Asked if he was on board the ship, he wrote “yes” and then deleted the message. Asked how he knew about his relative’s condition, he wrote: “I called the Ministry of Defense.”

But many others were less fortunate. Scraper was one of the first to go public asking for answers as to why his son had been sent to war. “They said the entire crew had been evacuated. It’s a lie! A cruel and cynical lie! ”

His wife, Irina, told the independent Russian website The Insider that they saw about 200 wounded sailors at a military hospital in Crimea while searching for their son. The total crew of “Moscow” is estimated at just over 500 people.

“We looked at every burnt child,” she told Insider. “I can’t tell you how difficult it was, but I couldn’t find mine. There were only 200 people, and there were more than 500 on board the cruiser. Where were the others? We searched in Krasnodar and everywhere else, we called everywhere, but we couldn’t find it. “

Other families turned to the Skrebets family in hopes of finding more information.

“We have been contacted by three families from Yalta, Alupka and St. Petersburg, whose children have also disappeared, also in the military,” her husband wrote on Monday, adding that they had written a request for more information to the local staff.

“We need written answers to our questions about finding our children, not text messages with photos and prayers,” he said.
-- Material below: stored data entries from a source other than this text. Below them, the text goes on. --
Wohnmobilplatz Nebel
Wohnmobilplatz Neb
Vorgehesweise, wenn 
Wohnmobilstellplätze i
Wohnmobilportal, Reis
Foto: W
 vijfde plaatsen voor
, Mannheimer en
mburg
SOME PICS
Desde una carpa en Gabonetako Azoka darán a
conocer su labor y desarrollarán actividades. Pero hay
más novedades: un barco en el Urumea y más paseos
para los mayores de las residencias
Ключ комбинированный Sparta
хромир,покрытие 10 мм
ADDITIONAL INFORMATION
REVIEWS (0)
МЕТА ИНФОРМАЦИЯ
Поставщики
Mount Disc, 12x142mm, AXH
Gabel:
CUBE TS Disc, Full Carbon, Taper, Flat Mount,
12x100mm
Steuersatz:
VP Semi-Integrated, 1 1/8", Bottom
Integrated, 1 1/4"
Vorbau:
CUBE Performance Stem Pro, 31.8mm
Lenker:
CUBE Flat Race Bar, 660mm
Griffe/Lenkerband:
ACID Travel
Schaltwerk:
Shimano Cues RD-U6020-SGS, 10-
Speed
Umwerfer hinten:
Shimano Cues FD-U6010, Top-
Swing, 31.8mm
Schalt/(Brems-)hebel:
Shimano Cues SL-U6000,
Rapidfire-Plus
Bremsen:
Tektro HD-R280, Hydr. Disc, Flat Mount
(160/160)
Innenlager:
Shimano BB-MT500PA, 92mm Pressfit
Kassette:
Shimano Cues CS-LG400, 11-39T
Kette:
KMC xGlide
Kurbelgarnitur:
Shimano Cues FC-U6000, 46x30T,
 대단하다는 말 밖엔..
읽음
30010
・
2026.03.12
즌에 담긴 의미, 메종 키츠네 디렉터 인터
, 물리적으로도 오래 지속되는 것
Other parents were obviously more afraid to talk. Ulyana Tarasova from St. Petersburg wrote online: “My son, Tarasov Mark, has disappeared in action aboard the cruiser Moscow.

Hours later, her post had disappeared.

Others who spoke to Russian media asked for anonymity for fear of facing government repression.

Another sailor’s mother told Novaya Gazeta Evropa that three missiles had hit Moscow. She said about 40 people had died, several had disappeared and “many had been injured”.